Conclusion

In this chapter you learned some important practical tips, both for getting your image data ready for modeling (presizing, data block summary) and for fitting the model (learning rate finder, unfreezing, discriminative learning rates, setting the number of epochs, and using deeper architectures). Using these tools will help you to build more accurate image models, more quickly.

We also discussed cross-entropy loss. This part of the book is worth spending plenty of time on. You aren’t likely to need to actually implement cross-entropy loss from scratch yourself in practice, but it’s really important you understand the inputs to and output from that function, because it (or a variant of it, as we’ll see in the next chapter) is used in nearly every classification model. So when you want to debug a model, or put a model in production, or improve the accuracy of a model, you’re going to need to be able to look at its activations and loss, and understand what’s going on, and why. You can’t do that properly if you don’t understand your loss function.

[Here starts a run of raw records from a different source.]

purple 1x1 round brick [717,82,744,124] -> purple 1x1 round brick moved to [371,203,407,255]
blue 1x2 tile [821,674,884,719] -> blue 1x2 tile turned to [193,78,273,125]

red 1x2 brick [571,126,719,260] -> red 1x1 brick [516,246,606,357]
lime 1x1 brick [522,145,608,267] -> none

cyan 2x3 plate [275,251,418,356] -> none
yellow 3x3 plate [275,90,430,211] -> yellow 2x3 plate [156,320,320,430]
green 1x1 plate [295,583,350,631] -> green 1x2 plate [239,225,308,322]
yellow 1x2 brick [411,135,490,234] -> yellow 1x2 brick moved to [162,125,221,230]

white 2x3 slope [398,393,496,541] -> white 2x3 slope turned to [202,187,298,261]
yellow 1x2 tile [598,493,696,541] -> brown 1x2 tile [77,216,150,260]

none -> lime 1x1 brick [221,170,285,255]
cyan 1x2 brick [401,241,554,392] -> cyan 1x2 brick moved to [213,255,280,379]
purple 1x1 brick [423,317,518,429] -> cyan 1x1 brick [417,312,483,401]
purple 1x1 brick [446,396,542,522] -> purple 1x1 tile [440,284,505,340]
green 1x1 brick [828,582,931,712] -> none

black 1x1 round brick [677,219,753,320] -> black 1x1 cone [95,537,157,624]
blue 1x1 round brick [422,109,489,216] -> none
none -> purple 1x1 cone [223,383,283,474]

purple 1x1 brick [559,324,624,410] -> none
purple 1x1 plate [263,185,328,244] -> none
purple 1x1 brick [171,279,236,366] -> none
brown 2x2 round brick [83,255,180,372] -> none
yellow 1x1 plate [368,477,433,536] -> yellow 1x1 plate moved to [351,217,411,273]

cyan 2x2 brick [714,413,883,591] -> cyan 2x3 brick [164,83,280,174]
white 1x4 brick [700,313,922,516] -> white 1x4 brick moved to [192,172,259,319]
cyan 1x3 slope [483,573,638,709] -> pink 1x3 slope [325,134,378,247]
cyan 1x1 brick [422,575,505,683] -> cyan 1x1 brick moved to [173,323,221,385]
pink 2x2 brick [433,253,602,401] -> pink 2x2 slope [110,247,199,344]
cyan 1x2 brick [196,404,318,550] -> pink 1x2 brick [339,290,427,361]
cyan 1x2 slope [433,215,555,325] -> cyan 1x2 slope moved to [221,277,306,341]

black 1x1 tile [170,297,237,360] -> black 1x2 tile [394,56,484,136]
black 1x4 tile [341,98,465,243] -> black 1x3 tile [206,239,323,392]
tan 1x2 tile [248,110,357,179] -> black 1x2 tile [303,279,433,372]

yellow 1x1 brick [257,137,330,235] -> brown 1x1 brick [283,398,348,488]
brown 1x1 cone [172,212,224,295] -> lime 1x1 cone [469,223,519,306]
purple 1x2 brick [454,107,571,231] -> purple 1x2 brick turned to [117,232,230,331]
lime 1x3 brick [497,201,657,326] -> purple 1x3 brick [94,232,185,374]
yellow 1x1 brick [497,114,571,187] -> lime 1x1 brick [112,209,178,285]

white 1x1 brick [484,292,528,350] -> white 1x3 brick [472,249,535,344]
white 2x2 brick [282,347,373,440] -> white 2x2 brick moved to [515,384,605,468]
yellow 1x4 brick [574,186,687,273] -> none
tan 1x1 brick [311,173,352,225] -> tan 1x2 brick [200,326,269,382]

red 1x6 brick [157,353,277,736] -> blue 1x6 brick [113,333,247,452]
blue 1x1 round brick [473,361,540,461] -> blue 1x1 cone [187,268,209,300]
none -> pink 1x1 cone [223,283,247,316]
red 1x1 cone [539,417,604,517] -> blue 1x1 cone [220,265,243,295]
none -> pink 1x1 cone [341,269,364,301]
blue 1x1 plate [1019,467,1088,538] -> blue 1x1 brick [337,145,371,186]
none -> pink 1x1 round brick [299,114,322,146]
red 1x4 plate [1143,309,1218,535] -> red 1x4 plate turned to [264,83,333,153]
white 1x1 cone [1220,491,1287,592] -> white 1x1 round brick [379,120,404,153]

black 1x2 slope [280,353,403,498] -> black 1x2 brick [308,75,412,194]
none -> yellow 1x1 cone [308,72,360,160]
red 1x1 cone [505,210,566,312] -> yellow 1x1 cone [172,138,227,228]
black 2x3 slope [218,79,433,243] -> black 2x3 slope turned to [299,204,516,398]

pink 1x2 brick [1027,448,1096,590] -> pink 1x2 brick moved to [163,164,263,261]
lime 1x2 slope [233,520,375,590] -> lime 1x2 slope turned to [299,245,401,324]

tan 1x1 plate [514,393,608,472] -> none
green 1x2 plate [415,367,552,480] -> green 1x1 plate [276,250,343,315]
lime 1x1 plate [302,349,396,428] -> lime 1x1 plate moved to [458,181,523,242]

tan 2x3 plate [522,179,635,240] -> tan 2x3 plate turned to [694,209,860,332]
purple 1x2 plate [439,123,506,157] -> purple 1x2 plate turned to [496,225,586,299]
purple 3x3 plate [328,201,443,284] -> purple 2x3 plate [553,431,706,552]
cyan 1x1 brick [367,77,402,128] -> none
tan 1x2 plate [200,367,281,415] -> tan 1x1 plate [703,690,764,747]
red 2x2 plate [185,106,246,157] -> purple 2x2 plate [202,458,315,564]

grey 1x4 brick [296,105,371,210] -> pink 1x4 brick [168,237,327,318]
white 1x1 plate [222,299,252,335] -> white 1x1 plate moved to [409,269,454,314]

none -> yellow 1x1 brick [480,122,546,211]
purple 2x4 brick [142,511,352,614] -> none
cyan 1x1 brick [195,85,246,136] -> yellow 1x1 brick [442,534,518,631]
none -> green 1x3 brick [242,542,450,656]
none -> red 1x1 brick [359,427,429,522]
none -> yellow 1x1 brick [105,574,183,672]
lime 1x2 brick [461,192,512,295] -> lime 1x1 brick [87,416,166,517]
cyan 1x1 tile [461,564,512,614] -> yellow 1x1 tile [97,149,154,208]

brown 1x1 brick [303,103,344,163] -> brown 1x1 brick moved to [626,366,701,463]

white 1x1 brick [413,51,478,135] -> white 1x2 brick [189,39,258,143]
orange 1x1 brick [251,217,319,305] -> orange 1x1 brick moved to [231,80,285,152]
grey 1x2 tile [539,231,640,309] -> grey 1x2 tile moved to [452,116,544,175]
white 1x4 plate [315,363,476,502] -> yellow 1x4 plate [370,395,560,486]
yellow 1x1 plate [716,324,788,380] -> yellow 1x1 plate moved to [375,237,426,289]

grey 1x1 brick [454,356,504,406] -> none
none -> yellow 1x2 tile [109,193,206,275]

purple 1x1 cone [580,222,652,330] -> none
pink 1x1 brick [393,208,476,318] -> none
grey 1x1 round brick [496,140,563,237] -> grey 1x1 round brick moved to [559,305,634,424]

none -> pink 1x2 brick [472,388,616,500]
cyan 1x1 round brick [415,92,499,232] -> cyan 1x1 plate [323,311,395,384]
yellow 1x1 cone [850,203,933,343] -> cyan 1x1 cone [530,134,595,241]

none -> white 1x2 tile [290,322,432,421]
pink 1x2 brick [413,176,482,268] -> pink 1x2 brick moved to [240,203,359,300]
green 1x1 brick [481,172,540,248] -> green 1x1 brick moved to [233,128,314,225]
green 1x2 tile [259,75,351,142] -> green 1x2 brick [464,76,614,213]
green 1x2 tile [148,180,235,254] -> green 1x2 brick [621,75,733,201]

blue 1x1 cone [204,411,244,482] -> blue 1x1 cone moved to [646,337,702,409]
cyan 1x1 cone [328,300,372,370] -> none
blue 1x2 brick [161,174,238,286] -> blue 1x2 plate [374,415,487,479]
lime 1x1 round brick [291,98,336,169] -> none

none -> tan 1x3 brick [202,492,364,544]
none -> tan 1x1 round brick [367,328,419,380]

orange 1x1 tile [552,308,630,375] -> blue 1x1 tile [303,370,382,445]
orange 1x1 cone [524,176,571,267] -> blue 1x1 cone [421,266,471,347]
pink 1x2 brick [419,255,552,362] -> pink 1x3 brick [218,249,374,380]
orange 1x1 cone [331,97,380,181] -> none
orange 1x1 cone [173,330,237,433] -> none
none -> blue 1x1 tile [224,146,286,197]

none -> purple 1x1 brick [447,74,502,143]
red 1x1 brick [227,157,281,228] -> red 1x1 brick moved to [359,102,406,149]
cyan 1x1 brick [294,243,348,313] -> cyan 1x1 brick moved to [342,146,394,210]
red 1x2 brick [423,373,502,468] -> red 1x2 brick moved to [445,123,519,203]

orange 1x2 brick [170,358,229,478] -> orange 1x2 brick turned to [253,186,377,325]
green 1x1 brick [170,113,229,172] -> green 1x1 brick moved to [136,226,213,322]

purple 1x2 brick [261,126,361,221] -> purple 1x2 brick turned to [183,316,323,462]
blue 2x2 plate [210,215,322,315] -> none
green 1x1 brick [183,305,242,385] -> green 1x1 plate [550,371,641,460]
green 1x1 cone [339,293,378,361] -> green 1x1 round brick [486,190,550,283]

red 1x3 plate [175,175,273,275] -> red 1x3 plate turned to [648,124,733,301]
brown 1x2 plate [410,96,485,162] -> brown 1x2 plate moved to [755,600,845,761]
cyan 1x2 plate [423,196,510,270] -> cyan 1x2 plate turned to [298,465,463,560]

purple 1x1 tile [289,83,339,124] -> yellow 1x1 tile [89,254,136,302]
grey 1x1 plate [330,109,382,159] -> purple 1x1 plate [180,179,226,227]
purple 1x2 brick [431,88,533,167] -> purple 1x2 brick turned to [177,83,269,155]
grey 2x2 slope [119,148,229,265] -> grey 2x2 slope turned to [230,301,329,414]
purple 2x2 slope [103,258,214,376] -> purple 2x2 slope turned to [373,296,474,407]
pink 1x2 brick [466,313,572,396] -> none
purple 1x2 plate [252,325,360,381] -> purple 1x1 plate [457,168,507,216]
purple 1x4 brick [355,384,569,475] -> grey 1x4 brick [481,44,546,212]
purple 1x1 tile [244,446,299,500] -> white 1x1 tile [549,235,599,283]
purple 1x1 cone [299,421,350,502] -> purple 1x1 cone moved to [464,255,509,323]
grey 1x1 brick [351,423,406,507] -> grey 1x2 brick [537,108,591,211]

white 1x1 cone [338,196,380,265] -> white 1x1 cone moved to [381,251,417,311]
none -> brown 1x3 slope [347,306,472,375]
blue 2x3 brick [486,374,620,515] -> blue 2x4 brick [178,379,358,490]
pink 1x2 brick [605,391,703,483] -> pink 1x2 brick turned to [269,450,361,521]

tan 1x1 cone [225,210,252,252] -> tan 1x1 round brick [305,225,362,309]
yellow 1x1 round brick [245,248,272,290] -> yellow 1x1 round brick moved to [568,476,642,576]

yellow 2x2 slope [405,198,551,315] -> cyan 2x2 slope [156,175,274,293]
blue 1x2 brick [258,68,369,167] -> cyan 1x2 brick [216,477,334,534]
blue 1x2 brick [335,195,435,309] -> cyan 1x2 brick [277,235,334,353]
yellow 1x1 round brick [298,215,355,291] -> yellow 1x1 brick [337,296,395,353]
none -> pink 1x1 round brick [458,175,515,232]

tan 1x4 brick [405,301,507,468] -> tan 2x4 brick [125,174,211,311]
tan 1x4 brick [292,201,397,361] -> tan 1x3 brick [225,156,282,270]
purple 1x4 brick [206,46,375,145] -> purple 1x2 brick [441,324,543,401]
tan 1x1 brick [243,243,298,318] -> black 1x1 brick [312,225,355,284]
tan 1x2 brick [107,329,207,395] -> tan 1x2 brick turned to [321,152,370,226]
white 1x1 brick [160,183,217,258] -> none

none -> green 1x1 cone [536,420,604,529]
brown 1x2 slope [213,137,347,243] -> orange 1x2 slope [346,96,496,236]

If cross-entropy loss hasn’t “clicked” for you just yet, don’t worry—you’ll get there! First, go back to the last chapter and make sure you really understand mnist_loss. Then work gradually through the cells of the notebook for this chapter, where we step through each piece of cross-entropy loss. Make sure you understand what each calculation is doing, and why. Try creating some small tensors yourself and pass them into the functions, to see what they return.

Remember: the choices made in the implementation of cross-entropy loss are not the only possible choices that could have been made. Just like when we looked at regression we could choose between mean squared error and mean absolute difference (L1). If you have other ideas for possible functions that you think might work, feel free to give them a try in this chapter’s notebook! (Fair warning though: you’ll probably find that the model will be slower to train, and less accurate. That’s because the gradient of cross-entropy loss is proportional to the difference between the activation and the target, so SGD always gets a nicely scaled step for the weights.)